36. Cyperus esculentus Linnaeus var. sativus Boeckeler, Linnaea. 36: 290. 1870.
油莎草 you suo cao
Perennials. Root fibrous. Stolons several, apex swollen into a tuber; tubers ellipsoid to globose, 10-18 × 5-8 mm, conspicuously nodose, gray tomentose when old. Culms solitary, 10-40 cm tall, triquetrous, smooth, with several leaves at basal part. Leaves ± congested, longer to shorter than culm; sheath reddish brown; leaf blade yellowish green to light green, 3-6 mm wide, margin flat or revolute. Involucral bracts 3-6, basal 2 longer than inflorescence. Inflorescence a simple or compound anthela; rays 5-10, to 12 cm, base sometimes ramose. Spikes ovoid, with 5-14 laxly arranged spikelets. Spikelets distichous, linear to oblong, 1-1.5 cm × 1.6-1.8(-2) mm, subcompressed, divaricate after anthesis, 10-20-flowered; rachilla broadly winged. Glumes yellowish to golden or pale brown, ± laxly imbricate, extended at maturity, ovate to ovate-elliptic, 2.2-2.6 mm, 7-veined, margin apically white hyaline, apex truncate and mucronate. Stamens 3; anthers linear; connective prominent beyond anthers into small ovoid appendage. Style long; stigmas 3, ± long. Nutlet brownish gray, ellipsoid, ca. 1/2 as long as subtending glume, 3-sided, shiny, densely puncticulate.

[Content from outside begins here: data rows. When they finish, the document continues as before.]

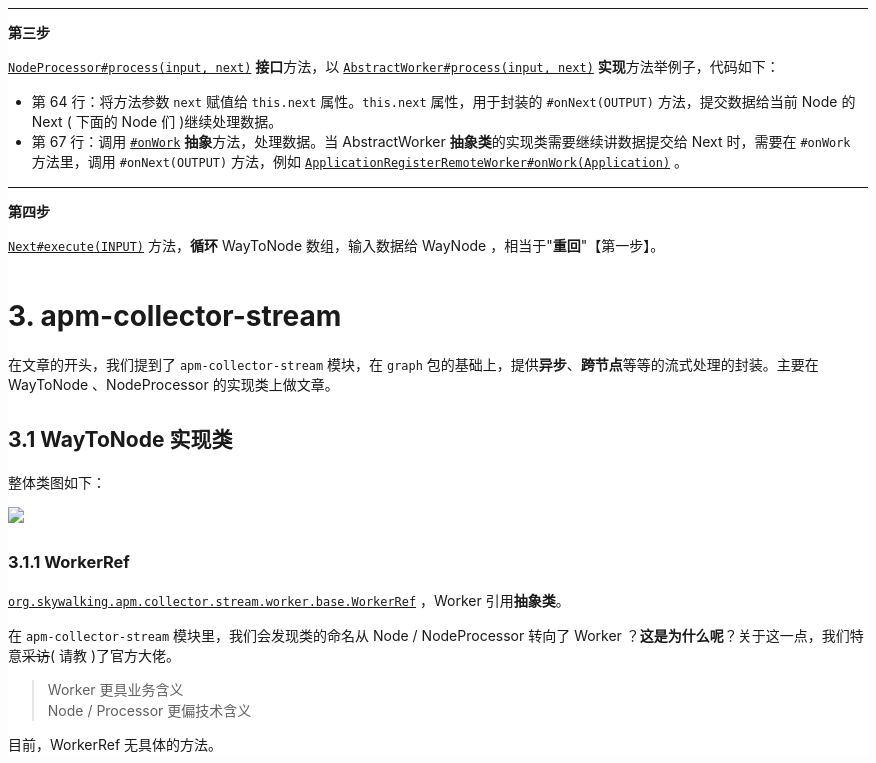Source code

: -------

**第三步**

[`NodeProcessor#process(input, next)`](https://github.com/YunaiV/skywalking/blob/a0d559d08e87879a08bd7269b9651188083ce05e/apm-collector/apm-collector-core/src/main/java/org/skywalking/apm/collector/core/graph/NodeProcessor.java#L34) **接口**方法，以 [`AbstractWorker#process(input, next)`](https://github.com/YunaiV/skywalking/blob/a0d559d08e87879a08bd7269b9651188083ce05e/apm-collector/apm-collector-stream/src/main/java/org/skywalking/apm/collector/stream/worker/base/AbstractWorker.java#L62) **实现**方法举例子，代码如下：

* 第 64 行：将方法参数 `next` 赋值给 `this.next` 属性。`this.next` 属性，用于封装的 `#onNext(OUTPUT)` 方法，提交数据给当前 Node 的 Next ( 下面的 Node 们 )继续处理数据。
* 第 67 行：调用 [`#onWork`](https://github.com/YunaiV/skywalking/blob/a0d559d08e87879a08bd7269b9651188083ce05e/apm-collector/apm-collector-stream/src/main/java/org/skywalking/apm/collector/stream/worker/base/AbstractWorker.java#L60) **抽象**方法，处理数据。当 AbstractWorker **抽象类**的实现类需要继续讲数据提交给 Next 时，需要在 `#onWork` 方法里，调用 `#onNext(OUTPUT)` 方法，例如 [`ApplicationRegisterRemoteWorker#onWork(Application)`](https://github.com/YunaiV/skywalking/blob/a0d559d08e87879a08bd7269b9651188083ce05e/apm-collector/apm-collector-agent-stream/collector-agent-stream-provider/src/main/java/org/skywalking/apm/collector/agent/stream/worker/register/ApplicationRegisterRemoteWorker.java#L46) 。

-------

**第四步**

[`Next#execute(INPUT)`](https://github.com/YunaiV/skywalking/blob/a0d559d08e87879a08bd7269b9651188083ce05e/apm-collector/apm-collector-core/src/main/java/org/skywalking/apm/collector/core/graph/Next.java#L50) 方法，**循环** WayToNode 数组，输入数据给 WayNode ，相当于"**重回**"【第一步】。

# 3. apm-collector-stream

在文章的开头，我们提到了 `apm-collector-stream` 模块，在 `graph` 包的基础上，提供**异步**、**跨节点**等等的流式处理的封装。主要在 WayToNode 、NodeProcessor 的实现类上做文章。

## 3.1 WayToNode 实现类

整体类图如下：

![](http://www.iocoder.cn/images/SkyWalking/2020_08_20/10.png)

### 3.1.1 WorkerRef

[`org.skywalking.apm.collector.stream.worker.base.WorkerRef`](https://github.com/YunaiV/skywalking/blob/a0d559d08e87879a08bd7269b9651188083ce05e/apm-collector/apm-collector-stream/src/main/java/org/skywalking/apm/collector/stream/worker/base/WorkerRef.java) ，Worker 引用**抽象类**。

在 `apm-collector-stream` 模块里，我们会发现类的命名从 Node / NodeProcessor 转向了 Worker ？**这是为什么呢**？关于这一点，我们特意~~采访~~( 请教 )了官方大佬。

> Worker 更具业务含义  
> Node / Processor 更偏技术含义

目前，WorkerRef 无具体的方法。
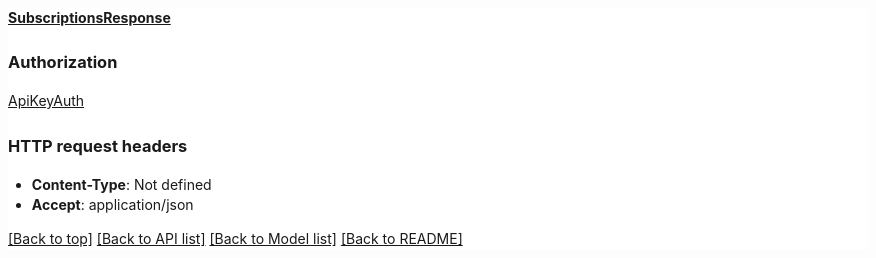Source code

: [**SubscriptionsResponse**](SubscriptionsResponse.md)

### Authorization

[ApiKeyAuth](../README.md#ApiKeyAuth)

### HTTP request headers

- **Content-Type**: Not defined
- **Accept**: application/json

[[Back to top]](#) [[Back to API list]](../README.md#documentation-for-api-endpoints)
[[Back to Model list]](../README.md#documentation-for-models)
[[Back to README]](../README.md)

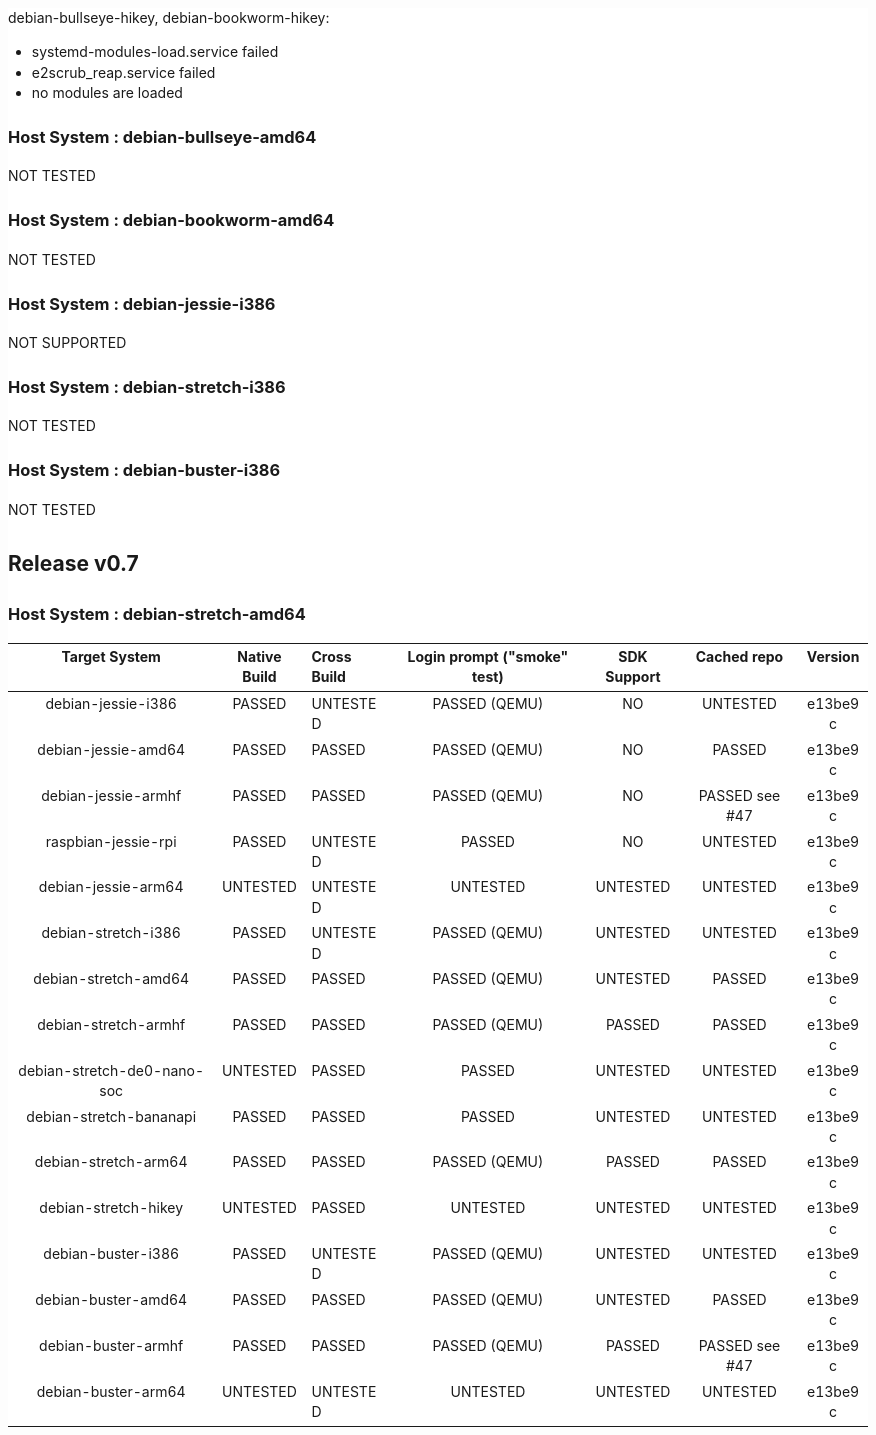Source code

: debian-bullseye-hikey, debian-bookworm-hikey:
 - systemd-modules-load.service failed
 - e2scrub_reap.service failed
 - no modules are loaded

### Host System : debian-bullseye-amd64

NOT TESTED

### Host System : debian-bookworm-amd64

NOT TESTED

### Host System : debian-jessie-i386

NOT SUPPORTED

### Host System : debian-stretch-i386

NOT TESTED

### Host System : debian-buster-i386

NOT TESTED

Release v0.7
------------

### Host System : debian-stretch-amd64

|Target System                |Native Build |Cross Build  |Login prompt ("smoke" test)|SDK Support  |Cached repo    |Version |
|:---------------------------:|:-----------:|:------------|:-------------------------:|:-----------:|:-------------:|:------:|
| debian-jessie-i386          |PASSED       |UNTESTED     |PASSED (QEMU)              |NO           |UNTESTED       |e13be9c |
| debian-jessie-amd64         |PASSED       |PASSED       |PASSED (QEMU)              |NO           |PASSED         |e13be9c |
| debian-jessie-armhf         |PASSED       |PASSED       |PASSED (QEMU)              |NO           |PASSED see #47 |e13be9c |
| raspbian-jessie-rpi         |PASSED       |UNTESTED     |PASSED                     |NO           |UNTESTED       |e13be9c |
| debian-jessie-arm64         |UNTESTED     |UNTESTED     |UNTESTED                   |UNTESTED     |UNTESTED       |e13be9c |
| debian-stretch-i386         |PASSED       |UNTESTED     |PASSED (QEMU)              |UNTESTED     |UNTESTED       |e13be9c |
| debian-stretch-amd64        |PASSED       |PASSED       |PASSED (QEMU)              |UNTESTED     |PASSED         |e13be9c |
| debian-stretch-armhf        |PASSED       |PASSED       |PASSED (QEMU)              |PASSED       |PASSED         |e13be9c |
| debian-stretch-de0-nano-soc |UNTESTED     |PASSED       |PASSED                     |UNTESTED     |UNTESTED       |e13be9c |
| debian-stretch-bananapi     |PASSED       |PASSED       |PASSED                     |UNTESTED     |UNTESTED       |e13be9c |
| debian-stretch-arm64        |PASSED       |PASSED       |PASSED (QEMU)              |PASSED       |PASSED         |e13be9c |
| debian-stretch-hikey        |UNTESTED     |PASSED       |UNTESTED                   |UNTESTED     |UNTESTED       |e13be9c |
| debian-buster-i386          |PASSED       |UNTESTED     |PASSED (QEMU)              |UNTESTED     |UNTESTED       |e13be9c |
| debian-buster-amd64         |PASSED       |PASSED       |PASSED (QEMU)              |UNTESTED     |PASSED         |e13be9c |
| debian-buster-armhf         |PASSED       |PASSED       |PASSED (QEMU)              |PASSED       |PASSED see #47 |e13be9c |
| debian-buster-arm64         |UNTESTED     |UNTESTED     |UNTESTED                   |UNTESTED     |UNTESTED       |e13be9c |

Cultivated in Guangxi, Heilongjiang, Liaoning, Xinjiang, and Yunnan; collected as a naturalized plant in Shandong, Taiwan, and perhaps elsewhere [native to Mediterranean region].
Cyperus esculentus var. esculentus occurs in the Mediterranean region and differs by having globose to ovoid tubers, anthela rays to 4 cm, and ellipsoid nutlets. Cyperus esculentus var. sativus was introduced to China before the 1970s and is now grown as an oil plant. The oil is used as an edible or industrial oil. The tubers could be used as a starch source. This herb grows and reproduces quickly and is good for soil conservation.